La Iglesia veía en aquella enfermedad la flagrante demostración de que los dragones eran la viva encarnación del mal, de que uno no podía ni acercarse a ellos sin perder la partida. En cuanto a la medicina del siglo XVII, era incapaz de combatir y prevenir la ranse, grande o pequeña. Se vendían remedios, sí, y casi cada año aparecían otros nuevos en las boticas y en los puestos ambulantes. Pero la mayoría eran sólo obra de charlatanes y practicantes más o menos bienintencionados. En cuanto a los medicamentos supuestamente serios, resultaba imposible evaluar objetivamente su eficacia porque no todos los afectados reaccionaban de la misma manera ante la ranse. Unos fallecían en dos semanas mientras que otros vivían mucho tiempo tras la aparición de los primeros síntomas, y sin sufrir demasiado. Pero uno también se cruzaba en la calle con desdichados en la última fase de la enfermedad que, convertidos en temibles monstruos, mendigaban para sobrevivir. Cuando no los encerraban a la fuerza en el hospicio de los Incurables recientemente fundado en París, los obligaban a llevar un sayal rojo y a anunciarse con un chirrido de carraca.
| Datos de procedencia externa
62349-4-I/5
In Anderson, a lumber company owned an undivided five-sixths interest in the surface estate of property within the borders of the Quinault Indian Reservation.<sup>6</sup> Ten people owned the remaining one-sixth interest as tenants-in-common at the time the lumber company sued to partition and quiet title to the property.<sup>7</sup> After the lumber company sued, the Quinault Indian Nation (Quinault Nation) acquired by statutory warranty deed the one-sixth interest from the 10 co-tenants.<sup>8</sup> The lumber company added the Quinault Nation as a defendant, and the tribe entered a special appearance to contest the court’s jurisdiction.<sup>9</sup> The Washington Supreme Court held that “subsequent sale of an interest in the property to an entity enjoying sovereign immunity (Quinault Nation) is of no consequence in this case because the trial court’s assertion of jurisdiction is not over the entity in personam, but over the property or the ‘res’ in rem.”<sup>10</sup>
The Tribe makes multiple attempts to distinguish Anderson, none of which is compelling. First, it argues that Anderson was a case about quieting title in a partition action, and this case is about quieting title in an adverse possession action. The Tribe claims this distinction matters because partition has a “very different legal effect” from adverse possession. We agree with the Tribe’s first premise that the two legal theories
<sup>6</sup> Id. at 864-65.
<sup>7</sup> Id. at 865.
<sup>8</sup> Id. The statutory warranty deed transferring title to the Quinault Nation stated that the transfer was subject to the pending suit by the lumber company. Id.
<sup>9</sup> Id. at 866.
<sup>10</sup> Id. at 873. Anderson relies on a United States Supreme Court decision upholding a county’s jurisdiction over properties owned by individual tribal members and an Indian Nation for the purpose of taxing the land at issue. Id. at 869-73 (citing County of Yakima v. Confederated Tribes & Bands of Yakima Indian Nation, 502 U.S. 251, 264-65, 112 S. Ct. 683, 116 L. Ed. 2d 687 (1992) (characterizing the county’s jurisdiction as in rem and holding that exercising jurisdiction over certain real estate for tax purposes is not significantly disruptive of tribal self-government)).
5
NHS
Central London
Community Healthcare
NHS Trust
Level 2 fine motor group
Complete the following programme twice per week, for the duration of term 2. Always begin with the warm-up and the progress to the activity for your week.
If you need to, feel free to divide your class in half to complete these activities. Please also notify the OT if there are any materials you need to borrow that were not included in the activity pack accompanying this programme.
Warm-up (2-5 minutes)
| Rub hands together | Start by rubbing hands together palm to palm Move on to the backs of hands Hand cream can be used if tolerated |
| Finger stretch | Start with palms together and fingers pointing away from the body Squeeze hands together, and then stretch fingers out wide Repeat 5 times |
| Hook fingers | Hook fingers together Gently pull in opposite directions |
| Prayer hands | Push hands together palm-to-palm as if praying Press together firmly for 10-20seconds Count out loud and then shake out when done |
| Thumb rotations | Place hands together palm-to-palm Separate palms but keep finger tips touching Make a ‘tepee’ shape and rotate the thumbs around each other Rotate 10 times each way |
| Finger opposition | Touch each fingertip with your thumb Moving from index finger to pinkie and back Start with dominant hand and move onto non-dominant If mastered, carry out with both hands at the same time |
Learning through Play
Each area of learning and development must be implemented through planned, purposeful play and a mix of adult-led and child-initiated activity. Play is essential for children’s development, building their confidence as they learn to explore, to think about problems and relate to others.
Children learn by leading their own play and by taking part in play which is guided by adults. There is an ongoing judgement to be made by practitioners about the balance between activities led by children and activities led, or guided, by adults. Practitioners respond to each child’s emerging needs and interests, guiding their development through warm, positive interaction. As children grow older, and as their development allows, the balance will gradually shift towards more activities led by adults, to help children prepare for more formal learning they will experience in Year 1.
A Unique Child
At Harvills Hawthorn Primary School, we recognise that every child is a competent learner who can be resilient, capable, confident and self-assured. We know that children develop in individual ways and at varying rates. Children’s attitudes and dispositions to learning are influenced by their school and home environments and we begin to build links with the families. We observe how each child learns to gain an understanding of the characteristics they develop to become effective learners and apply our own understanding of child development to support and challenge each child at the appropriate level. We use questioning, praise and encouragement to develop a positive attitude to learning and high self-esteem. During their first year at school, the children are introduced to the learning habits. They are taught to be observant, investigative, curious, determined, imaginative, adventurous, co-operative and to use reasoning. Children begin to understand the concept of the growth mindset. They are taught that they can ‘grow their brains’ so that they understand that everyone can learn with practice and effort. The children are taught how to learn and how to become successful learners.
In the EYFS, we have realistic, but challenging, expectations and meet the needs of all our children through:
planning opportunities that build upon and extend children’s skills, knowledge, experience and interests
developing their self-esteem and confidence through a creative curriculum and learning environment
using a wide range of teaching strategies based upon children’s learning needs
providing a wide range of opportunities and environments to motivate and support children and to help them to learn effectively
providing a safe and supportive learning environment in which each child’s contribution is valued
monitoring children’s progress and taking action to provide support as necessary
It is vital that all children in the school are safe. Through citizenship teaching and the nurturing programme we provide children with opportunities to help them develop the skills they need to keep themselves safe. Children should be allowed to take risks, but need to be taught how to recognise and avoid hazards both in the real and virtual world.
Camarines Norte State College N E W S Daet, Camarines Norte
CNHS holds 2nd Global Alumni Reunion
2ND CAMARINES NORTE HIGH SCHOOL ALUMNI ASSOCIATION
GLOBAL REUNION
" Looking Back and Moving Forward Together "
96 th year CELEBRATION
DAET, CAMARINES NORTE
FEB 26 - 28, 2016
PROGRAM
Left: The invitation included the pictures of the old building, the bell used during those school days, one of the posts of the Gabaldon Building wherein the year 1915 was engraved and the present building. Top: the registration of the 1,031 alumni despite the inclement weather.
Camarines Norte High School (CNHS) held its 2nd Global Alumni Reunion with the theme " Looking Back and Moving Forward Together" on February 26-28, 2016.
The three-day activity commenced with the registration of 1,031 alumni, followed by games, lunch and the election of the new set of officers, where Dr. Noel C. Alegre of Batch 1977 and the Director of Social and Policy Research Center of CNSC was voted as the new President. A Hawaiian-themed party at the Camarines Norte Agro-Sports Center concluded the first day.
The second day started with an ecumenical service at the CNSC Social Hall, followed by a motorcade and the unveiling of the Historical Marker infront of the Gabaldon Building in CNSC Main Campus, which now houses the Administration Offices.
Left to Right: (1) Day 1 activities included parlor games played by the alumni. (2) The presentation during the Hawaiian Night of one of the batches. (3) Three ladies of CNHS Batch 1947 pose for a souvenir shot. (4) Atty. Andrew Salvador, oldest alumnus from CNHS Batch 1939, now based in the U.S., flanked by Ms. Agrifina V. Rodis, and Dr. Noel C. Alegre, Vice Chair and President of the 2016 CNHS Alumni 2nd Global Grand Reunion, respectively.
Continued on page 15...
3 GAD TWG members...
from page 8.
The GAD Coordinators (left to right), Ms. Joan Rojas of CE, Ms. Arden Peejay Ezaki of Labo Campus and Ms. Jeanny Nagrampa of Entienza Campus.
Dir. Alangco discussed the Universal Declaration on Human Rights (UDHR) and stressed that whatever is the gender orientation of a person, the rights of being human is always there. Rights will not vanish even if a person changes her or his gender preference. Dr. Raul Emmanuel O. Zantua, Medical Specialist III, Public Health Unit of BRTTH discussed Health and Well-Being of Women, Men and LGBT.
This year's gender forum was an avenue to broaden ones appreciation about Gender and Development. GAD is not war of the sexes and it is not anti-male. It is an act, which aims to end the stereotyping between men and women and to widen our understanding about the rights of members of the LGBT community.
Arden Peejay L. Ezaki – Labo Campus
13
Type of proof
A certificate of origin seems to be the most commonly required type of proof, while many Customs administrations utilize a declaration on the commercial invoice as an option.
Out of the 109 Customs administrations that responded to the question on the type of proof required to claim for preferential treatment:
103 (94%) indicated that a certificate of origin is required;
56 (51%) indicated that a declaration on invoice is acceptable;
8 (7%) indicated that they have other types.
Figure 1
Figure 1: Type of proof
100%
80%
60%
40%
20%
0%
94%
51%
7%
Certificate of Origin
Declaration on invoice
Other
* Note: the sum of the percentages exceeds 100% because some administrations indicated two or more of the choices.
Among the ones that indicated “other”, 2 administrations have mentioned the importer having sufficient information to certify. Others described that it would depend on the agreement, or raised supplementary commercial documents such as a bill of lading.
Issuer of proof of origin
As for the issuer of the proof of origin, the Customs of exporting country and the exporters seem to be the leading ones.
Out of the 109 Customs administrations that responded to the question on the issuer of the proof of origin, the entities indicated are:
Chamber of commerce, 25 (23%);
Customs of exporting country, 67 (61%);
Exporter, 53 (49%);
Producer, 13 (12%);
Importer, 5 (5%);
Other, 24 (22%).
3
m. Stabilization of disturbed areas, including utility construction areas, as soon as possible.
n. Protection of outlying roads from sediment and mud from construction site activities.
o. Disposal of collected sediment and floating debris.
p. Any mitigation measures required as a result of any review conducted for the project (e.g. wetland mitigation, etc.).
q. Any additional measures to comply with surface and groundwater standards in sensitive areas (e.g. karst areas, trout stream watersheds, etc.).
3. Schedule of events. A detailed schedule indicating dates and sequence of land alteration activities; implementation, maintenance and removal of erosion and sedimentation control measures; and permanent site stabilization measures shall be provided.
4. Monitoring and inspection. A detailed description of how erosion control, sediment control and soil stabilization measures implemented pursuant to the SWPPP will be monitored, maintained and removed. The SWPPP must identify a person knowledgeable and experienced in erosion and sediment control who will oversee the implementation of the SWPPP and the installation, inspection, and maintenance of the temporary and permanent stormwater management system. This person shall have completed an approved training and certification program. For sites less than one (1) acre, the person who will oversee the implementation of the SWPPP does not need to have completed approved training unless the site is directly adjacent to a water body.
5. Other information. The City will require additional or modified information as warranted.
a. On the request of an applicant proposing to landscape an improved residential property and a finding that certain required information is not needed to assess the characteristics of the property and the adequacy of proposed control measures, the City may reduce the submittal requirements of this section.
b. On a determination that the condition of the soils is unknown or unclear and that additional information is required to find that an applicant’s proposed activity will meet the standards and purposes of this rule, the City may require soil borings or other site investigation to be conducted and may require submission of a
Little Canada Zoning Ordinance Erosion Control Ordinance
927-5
Geneviève disipó los malos recuerdos y se encogió de hombros antes de ayudar a Leprat a quitarse el jubón. Luego deshizo el vendaje que él había improvisado de prisa y corriendo alrededor de su bíceps, sobre la manga de la camisa.

—Ahora vuestra camisa, señor.

—Rasgad la manga, con eso bastará.

—La camisa es buena. Sólo hay que coser el desgarrón.

Leprat imaginó que una camisa nueva no costaba lo mismo para un gentilhombre que para una aldeana condenada al ahorro.

—De acuerdo —aprobó él—. Pero cerrad la puerta, os lo ruego.

La mujer vaciló y echó una ojeada a su pistola, pero finalmente entornó la puerta abierta al patio. Luego fue a ayudar al mosquetero que acababa de desnudarse el torso, y lo comprendió todo al ver aquella espalda musculosa.

Una gran mancha de ranse, áspera y violácea, se le extendía por la espalda.

—No temáis, señora. Mi mal no ha llegado al punto de poder contagiaros. Pero es un espectáculo que he preferido ahorrarle a vuestro hijo.

—¿Duele?

—Todavía no.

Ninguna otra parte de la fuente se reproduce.